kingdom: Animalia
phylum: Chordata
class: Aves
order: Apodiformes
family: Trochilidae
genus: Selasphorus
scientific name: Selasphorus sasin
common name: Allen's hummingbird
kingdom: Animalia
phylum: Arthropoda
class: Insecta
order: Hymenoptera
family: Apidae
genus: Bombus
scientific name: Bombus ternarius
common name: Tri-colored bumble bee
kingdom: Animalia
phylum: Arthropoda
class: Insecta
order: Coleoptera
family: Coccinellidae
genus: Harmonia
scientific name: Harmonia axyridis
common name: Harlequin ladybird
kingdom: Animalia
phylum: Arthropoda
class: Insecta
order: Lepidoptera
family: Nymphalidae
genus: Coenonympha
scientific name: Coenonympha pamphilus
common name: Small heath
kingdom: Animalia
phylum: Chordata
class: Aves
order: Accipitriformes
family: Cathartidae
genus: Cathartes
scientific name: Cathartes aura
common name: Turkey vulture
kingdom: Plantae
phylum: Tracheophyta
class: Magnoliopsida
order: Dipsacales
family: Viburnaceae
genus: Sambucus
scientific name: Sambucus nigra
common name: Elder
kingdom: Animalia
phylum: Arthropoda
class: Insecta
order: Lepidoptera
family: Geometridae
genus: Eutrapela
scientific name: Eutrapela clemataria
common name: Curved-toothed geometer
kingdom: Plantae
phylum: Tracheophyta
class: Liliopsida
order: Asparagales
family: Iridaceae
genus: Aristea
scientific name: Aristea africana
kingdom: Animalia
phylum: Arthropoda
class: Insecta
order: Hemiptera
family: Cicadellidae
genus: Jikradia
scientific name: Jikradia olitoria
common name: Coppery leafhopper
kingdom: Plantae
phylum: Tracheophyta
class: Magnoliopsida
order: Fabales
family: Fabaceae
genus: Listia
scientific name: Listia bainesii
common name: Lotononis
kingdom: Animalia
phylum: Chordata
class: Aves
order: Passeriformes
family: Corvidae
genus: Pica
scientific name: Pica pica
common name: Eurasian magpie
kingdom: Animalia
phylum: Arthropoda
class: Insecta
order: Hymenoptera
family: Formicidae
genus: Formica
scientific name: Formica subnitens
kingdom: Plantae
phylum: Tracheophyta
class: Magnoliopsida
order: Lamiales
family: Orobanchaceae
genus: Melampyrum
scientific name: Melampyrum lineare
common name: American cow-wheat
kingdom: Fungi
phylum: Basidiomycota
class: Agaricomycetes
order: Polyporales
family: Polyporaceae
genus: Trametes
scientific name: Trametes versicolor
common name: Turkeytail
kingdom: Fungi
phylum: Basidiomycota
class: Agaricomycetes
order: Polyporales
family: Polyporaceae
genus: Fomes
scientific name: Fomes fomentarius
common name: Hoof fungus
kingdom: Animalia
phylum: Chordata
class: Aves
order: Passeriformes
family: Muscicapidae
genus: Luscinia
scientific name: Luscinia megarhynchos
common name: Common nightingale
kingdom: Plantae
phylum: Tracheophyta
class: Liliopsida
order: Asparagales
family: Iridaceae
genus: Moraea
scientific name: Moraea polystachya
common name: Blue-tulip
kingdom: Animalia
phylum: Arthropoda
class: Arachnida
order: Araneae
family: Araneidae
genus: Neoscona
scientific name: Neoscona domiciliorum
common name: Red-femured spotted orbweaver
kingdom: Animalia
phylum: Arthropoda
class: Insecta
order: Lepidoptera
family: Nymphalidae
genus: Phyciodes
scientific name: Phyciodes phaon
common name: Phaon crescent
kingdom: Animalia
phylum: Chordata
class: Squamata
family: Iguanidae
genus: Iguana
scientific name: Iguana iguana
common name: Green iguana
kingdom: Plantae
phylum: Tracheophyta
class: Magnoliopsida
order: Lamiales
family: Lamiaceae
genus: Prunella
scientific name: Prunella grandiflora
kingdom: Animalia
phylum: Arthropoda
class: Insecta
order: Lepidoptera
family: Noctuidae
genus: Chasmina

::::::::::

Set task:
Copy the records word for word, starting with the line that contains "genus: Fomes" and going on through the last line of the records.

Task result:
genus: Fomes
scientific name: Fomes fomentarius
common name: Hoof fungus
kingdom: Animalia
phylum: Chordata
class: Aves
order: Passeriformes
family: Muscicapidae
genus: Luscinia
scientific name: Luscinia megarhynchos
common name: Common nightingale
kingdom: Plantae
phylum: Tracheophyta
class: Liliopsida
order: Asparagales
family: Iridaceae
genus: Moraea
scientific name: Moraea polystachya
common name: Blue-tulip
kingdom: Animalia
phylum: Arthropoda
class: Arachnida
order: Araneae
family: Araneidae
genus: Neoscona
scientific name: Neoscona domiciliorum
common name: Red-femured spotted orbweaver
kingdom: Animalia
phylum: Arthropoda
class: Insecta
order: Lepidoptera
family: Nymphalidae
genus: Phyciodes
scientific name: Phyciodes phaon
common name: Phaon crescent
kingdom: Animalia
phylum: Chordata
class: Squamata
family: Iguanidae
genus: Iguana
scientific name: Iguana iguana
common name: Green iguana
kingdom: Plantae
phylum: Tracheophyta
class: Magnoliopsida
order: Lamiales
family: Lamiaceae
genus: Prunella
scientific name: Prunella grandiflora
kingdom: Animalia
phylum: Arthropoda
class: Insecta
order: Lepidoptera
family: Noctuidae
genus: Chasmina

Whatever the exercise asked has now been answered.